All three of those actions come with significant political risk: Dunleavy ran on balancing the state budget and ensuring Alaskans get the statutorily established amount in their Permanent Fund dividends, which is $3,000. HB 2001 only gives Alaskans $1,600.
Dunleavy has 20 days to make his decision on HB 2001, after which the Legislature can call itself into Special Session to override any vetoes — if it can find the votes necessary. It needs 40 members to agree to a special session and 45 votes to override vetoes.
Dunleavy said that he will not call the Legislature back into an immediate special session. Senate President Cathy Giessel and House Speaker Bryce Edgmon have requested one to tackle a restructuring of the Permanent Fund dividend formula going forward. They and many other legislators feel that the current formula is unsustainable, and that state programs must be prioritized over dividends.

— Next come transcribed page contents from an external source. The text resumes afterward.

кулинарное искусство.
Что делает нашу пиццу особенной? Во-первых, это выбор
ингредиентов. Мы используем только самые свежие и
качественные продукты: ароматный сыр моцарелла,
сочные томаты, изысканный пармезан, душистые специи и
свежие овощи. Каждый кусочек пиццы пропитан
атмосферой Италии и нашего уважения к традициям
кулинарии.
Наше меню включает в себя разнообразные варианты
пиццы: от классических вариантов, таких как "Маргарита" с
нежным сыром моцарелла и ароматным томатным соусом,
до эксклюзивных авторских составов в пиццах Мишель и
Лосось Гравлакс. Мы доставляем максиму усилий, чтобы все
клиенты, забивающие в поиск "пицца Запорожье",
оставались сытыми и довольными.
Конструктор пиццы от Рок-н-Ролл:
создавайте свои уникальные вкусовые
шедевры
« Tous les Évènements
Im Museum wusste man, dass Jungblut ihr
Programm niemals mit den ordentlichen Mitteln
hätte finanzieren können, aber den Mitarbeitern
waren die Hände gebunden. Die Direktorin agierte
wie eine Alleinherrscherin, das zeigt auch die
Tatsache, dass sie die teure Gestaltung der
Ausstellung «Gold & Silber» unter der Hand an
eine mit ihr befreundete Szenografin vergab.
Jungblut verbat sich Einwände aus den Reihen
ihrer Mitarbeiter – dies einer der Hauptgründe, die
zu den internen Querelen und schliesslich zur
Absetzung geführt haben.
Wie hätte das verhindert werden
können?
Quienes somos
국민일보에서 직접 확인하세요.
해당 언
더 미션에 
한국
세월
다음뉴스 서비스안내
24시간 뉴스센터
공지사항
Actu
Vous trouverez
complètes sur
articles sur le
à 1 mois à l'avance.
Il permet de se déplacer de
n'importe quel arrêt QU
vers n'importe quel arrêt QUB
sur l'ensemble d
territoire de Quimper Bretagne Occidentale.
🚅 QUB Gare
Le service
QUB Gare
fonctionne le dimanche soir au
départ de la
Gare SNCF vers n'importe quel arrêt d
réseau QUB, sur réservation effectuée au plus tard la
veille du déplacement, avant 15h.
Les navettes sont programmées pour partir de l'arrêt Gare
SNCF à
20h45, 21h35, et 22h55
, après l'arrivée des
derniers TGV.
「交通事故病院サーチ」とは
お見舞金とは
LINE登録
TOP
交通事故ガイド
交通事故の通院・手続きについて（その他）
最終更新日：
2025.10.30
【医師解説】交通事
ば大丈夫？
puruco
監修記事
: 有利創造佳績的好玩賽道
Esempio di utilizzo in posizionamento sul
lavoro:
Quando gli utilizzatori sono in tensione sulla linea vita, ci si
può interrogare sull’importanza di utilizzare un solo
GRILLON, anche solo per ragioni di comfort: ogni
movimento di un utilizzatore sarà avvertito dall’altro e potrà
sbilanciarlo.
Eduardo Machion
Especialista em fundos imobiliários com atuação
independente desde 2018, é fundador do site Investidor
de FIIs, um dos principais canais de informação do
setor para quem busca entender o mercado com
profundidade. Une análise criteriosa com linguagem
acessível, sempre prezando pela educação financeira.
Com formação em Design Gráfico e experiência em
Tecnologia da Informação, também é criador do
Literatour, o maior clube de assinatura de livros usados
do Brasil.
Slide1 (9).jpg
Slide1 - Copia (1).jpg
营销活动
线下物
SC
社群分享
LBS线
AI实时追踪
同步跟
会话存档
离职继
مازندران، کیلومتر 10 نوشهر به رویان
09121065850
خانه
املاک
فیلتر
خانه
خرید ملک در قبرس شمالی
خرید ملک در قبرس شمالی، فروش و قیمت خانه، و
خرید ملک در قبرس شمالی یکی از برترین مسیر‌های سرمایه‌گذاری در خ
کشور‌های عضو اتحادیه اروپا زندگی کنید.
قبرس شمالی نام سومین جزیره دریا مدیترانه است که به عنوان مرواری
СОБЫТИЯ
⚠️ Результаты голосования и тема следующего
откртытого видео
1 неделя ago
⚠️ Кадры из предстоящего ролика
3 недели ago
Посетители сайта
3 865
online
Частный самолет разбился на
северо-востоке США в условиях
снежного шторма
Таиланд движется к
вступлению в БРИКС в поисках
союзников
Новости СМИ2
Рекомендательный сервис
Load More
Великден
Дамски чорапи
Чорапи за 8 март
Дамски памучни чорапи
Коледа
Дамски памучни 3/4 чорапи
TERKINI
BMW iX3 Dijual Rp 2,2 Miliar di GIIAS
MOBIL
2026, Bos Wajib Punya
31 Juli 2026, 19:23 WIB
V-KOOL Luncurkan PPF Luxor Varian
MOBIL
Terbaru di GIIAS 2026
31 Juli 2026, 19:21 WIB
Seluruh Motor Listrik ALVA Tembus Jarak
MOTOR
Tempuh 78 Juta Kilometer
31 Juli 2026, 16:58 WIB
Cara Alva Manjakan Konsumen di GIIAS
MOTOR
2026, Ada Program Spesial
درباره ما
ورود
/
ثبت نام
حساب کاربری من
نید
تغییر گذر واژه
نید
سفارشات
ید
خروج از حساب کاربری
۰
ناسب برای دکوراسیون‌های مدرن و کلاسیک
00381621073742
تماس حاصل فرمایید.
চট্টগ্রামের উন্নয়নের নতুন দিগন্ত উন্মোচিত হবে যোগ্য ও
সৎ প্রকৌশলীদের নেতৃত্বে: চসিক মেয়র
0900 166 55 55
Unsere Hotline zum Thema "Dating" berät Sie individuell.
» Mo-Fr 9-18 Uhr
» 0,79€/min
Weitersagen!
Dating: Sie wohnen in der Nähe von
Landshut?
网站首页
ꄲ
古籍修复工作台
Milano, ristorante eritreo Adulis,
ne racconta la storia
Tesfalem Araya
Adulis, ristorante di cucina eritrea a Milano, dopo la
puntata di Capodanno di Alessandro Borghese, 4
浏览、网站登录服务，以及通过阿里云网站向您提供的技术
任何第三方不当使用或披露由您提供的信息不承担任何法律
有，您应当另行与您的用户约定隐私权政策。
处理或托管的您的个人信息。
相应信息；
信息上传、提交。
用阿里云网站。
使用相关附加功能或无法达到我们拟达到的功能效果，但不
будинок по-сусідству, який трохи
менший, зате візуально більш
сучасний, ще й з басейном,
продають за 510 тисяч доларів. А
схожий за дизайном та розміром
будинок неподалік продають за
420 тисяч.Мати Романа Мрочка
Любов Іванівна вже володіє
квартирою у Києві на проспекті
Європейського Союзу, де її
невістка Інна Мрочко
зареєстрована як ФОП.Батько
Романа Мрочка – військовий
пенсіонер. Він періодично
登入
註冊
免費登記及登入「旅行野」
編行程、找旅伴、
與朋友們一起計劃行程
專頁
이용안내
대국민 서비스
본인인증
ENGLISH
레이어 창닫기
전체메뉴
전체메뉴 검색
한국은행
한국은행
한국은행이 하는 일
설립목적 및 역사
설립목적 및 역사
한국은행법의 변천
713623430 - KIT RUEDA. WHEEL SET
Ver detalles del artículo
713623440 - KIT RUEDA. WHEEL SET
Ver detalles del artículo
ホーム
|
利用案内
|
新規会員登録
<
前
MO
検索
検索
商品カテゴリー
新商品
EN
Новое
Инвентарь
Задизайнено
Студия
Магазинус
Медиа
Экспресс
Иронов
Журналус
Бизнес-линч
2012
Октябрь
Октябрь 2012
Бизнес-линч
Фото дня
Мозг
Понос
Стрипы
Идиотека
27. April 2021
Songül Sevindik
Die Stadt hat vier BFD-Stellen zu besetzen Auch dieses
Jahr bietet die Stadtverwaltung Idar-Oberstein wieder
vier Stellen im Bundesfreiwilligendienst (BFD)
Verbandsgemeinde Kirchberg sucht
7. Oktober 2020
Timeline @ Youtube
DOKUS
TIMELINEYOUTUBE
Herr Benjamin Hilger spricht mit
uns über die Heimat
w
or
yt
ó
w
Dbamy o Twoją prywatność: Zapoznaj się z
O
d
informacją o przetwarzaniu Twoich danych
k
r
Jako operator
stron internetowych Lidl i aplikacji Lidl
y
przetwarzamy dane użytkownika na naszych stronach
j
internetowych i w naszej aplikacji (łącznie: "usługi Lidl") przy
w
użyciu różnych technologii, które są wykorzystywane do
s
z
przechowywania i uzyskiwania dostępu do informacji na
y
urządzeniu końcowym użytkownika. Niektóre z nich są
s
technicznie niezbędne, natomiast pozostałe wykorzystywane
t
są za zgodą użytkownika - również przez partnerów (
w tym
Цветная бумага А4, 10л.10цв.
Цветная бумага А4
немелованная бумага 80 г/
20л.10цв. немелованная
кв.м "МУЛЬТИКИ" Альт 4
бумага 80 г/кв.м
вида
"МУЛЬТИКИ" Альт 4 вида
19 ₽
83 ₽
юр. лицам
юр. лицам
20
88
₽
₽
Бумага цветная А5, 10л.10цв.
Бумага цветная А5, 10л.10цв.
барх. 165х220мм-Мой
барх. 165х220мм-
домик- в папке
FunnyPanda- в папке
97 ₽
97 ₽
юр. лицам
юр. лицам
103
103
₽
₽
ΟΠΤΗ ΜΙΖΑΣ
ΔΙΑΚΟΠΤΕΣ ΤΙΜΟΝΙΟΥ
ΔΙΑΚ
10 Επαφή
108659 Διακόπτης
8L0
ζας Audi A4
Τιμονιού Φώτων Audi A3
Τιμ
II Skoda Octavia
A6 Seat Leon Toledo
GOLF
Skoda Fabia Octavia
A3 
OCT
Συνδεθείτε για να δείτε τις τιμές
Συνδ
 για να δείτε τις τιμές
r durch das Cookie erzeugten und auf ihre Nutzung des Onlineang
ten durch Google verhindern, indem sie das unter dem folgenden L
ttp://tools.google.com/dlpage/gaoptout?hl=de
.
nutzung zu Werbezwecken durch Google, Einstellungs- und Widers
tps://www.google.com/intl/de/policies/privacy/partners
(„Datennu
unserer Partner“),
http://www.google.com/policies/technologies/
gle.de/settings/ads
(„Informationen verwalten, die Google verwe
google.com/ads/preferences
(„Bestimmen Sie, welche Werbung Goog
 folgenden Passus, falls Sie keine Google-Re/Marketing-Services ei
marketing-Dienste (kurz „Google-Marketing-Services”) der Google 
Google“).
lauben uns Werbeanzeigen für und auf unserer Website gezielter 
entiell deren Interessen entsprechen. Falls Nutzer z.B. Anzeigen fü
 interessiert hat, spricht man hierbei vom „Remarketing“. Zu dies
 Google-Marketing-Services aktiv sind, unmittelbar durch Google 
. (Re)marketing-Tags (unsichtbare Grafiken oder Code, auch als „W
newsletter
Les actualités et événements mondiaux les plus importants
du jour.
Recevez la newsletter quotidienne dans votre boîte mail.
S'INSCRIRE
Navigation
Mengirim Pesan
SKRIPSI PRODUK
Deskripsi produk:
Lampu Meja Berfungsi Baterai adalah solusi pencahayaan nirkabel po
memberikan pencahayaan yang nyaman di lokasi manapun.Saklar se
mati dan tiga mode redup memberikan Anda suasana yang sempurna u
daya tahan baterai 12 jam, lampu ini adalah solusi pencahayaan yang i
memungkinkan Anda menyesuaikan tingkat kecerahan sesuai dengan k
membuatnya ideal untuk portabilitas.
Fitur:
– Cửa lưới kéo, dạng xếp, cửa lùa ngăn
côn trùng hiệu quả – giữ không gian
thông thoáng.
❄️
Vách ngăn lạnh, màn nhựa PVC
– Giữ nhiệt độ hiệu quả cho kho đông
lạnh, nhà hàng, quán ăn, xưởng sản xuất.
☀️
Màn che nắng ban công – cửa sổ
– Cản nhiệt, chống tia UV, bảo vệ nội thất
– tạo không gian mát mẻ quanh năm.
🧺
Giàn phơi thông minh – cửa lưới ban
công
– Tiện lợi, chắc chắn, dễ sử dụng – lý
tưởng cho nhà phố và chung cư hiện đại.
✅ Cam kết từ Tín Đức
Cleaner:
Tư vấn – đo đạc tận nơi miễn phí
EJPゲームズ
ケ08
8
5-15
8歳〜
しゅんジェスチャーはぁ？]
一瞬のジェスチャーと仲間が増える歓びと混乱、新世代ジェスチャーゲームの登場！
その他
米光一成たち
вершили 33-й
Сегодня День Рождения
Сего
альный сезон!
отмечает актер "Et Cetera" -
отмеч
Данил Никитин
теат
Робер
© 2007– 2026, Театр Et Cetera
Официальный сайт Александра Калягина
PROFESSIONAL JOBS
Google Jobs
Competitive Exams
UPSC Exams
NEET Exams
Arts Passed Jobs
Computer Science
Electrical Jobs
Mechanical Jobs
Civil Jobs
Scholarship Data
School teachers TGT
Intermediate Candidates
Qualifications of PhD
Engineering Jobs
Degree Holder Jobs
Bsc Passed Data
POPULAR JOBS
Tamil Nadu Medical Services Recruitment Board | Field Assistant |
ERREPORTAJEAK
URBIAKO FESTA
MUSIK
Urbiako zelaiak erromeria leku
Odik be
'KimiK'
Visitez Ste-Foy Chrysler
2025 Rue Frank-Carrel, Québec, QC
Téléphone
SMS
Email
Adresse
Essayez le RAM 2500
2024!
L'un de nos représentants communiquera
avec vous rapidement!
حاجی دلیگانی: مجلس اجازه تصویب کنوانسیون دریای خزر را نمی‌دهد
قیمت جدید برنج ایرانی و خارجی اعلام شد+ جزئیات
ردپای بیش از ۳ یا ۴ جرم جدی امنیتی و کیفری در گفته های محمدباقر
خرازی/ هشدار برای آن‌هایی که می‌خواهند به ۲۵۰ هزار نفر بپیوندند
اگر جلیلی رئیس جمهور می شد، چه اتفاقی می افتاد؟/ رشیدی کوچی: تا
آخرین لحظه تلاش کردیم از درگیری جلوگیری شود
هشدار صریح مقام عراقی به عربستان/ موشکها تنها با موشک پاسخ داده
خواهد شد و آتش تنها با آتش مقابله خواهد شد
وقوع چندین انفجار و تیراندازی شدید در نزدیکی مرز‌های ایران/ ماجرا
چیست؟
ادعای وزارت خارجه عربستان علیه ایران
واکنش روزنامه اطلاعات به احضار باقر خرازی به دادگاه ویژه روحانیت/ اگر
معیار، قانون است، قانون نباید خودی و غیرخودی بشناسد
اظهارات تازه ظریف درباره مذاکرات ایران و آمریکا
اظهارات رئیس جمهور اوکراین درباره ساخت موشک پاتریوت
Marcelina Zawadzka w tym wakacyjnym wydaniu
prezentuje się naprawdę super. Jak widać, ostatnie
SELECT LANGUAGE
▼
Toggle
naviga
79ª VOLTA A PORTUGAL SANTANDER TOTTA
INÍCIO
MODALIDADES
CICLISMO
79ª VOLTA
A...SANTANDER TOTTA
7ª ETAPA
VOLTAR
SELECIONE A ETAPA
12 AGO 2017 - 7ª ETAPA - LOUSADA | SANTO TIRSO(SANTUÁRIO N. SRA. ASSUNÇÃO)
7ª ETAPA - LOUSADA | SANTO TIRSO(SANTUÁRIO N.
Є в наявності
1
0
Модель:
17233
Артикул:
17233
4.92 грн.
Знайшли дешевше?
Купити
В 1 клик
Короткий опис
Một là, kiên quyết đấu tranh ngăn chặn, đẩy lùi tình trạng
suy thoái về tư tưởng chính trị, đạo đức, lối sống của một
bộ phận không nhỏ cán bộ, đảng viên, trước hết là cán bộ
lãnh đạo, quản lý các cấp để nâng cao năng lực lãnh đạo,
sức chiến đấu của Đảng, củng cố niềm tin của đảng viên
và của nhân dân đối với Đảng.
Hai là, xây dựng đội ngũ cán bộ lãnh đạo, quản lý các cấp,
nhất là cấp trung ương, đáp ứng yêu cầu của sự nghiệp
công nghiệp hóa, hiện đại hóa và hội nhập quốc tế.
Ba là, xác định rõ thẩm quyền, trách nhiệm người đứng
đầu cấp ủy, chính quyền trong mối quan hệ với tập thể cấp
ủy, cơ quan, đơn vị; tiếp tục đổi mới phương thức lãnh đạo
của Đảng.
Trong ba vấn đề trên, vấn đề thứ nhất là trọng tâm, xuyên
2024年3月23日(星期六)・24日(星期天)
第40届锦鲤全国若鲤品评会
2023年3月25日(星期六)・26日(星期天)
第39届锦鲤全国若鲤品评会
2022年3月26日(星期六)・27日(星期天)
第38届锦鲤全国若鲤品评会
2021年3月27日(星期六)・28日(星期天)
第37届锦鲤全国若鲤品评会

As for the Capital Budget, Dunleavy plans on signing SB 2002 this week. That bill has non-capital spending in it as well as road projects. Programs not previously funded by the Legislature include the Alaska Performance Scholarship, the WWAMI medical education program, power cost equalization funds (energy subsidies) for rural communities, and the state’s ability to draw in more than $1 billion in federal infrastructure dollars.
Dunleavy may use his line-item veto on the Capital Budget: “While I intend to sign SB2002, I will exercise my line-item veto authority where necessary,” he said last week.
Dunleavy and his team have been in talks with the University of Alaska Board of Regents to look at an additional $40 million in transition funds to allow the university system to wean itself off of the enormous state subsidies that many feel are unsustainable for Alaska going forward.